Our waste from peeling vegetables goes outside to be eaten by our chickens and geese. With fruit waste we pop it in bowls to put out for the birds. We also pop lard out for the birds, sometimes we mix seeds into it too which they love to eat in winter when the pickings are sparse. It’s also a great way of getting more bird activity in the garden which is a joy to watch.

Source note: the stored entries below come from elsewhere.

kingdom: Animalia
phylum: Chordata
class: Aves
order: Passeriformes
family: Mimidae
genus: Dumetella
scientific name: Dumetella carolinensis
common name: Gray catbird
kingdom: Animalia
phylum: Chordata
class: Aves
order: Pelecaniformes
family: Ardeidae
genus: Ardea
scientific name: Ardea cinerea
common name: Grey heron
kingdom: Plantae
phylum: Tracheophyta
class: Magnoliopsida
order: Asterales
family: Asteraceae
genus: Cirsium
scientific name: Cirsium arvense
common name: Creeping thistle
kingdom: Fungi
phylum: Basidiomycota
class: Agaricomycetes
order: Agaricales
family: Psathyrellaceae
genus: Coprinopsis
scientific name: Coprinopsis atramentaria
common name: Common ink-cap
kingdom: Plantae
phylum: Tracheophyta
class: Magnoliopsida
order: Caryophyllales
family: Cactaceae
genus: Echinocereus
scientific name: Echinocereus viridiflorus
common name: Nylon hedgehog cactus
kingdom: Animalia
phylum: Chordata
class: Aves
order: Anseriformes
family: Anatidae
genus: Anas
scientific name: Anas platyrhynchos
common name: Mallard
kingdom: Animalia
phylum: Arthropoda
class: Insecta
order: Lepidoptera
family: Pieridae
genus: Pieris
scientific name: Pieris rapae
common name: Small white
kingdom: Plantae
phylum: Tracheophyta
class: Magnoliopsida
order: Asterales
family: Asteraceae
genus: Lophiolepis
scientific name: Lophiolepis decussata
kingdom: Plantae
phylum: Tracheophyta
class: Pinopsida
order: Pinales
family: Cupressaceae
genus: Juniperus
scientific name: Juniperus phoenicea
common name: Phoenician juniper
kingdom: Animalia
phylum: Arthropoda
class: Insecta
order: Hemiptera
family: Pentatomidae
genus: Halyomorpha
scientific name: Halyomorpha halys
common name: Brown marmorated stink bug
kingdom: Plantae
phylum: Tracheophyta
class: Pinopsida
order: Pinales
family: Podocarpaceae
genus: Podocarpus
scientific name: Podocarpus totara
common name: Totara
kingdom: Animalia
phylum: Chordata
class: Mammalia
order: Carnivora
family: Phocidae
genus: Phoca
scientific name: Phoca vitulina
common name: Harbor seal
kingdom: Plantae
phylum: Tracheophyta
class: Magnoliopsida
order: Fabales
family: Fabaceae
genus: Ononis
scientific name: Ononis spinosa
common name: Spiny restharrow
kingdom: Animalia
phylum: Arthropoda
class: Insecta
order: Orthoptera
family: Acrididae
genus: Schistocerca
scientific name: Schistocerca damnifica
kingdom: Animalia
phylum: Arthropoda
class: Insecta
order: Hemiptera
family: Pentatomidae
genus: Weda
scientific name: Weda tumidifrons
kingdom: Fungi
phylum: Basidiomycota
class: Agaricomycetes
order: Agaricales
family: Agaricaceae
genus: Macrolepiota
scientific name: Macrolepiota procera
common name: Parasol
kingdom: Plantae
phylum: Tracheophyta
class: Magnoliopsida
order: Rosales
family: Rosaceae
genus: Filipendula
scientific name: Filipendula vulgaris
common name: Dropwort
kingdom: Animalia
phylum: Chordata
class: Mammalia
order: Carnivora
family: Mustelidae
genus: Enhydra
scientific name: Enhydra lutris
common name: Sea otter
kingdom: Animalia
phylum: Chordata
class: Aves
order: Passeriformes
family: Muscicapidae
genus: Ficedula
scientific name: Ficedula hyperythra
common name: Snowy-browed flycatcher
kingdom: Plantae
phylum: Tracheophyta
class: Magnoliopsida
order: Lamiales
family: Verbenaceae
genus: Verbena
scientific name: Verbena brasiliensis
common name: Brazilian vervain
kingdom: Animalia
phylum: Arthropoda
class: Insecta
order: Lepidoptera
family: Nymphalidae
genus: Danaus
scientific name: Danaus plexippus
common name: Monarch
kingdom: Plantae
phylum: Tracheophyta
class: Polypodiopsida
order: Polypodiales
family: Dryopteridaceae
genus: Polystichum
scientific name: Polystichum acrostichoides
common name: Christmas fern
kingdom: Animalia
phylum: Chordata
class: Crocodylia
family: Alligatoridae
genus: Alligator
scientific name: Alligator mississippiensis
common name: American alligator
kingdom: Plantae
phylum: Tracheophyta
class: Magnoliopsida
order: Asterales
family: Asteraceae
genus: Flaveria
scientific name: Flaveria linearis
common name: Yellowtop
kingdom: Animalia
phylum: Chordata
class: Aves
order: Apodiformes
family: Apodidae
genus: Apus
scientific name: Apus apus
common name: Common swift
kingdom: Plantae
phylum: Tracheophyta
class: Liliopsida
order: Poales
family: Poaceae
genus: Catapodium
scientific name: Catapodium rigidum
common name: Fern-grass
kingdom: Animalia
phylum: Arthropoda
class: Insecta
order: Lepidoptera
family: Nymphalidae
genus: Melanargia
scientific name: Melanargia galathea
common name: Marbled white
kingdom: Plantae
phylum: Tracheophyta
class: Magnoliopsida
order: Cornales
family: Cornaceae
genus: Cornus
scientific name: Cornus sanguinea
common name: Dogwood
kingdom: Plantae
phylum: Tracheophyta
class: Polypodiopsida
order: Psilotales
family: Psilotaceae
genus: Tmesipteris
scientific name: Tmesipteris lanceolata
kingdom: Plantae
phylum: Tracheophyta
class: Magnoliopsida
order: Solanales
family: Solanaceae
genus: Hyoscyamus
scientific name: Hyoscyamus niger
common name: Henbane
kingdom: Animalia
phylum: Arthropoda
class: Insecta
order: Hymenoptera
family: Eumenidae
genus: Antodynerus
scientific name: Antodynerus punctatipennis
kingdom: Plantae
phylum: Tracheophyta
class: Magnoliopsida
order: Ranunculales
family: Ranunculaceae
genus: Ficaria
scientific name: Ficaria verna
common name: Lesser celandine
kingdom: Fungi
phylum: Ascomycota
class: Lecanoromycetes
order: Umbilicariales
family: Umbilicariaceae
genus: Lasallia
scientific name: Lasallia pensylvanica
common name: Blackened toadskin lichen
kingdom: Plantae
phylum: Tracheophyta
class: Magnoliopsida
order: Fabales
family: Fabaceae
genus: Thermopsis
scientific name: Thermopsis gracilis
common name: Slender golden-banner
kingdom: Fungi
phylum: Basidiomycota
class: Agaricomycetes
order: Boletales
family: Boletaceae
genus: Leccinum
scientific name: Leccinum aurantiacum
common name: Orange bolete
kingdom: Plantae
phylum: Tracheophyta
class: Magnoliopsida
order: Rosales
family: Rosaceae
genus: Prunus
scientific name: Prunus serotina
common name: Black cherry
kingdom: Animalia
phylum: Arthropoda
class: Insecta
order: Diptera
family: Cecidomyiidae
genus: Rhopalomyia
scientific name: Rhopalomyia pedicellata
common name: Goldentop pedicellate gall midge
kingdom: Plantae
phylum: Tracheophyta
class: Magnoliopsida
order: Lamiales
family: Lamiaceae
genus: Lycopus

Any other decomposable waste goes onto the compost heap, which we then use to nourish the land for the next year of growing. I appreciate that not everyone has the resources that we have but if you ask around others may have compost heaps or chickens who would love vegetable peelings. As for other basics, we freeze milk, bread and meat. Which is great for when the last of the toast has been used, just defrost and it’s good to go like a normal fresh loaf. All the things in your freezer will last for at least a year and a half so there’s no need to worry and it’s also great for the purse strings. If you’re in the shops and see products with a short shelf life buy and freeze them. Then you can defrost when you’re ready to eat.

As far as I can see, sustainability is the only way to look forward in what we are doing. This is part of a much bigger problem as the world population continues to grow.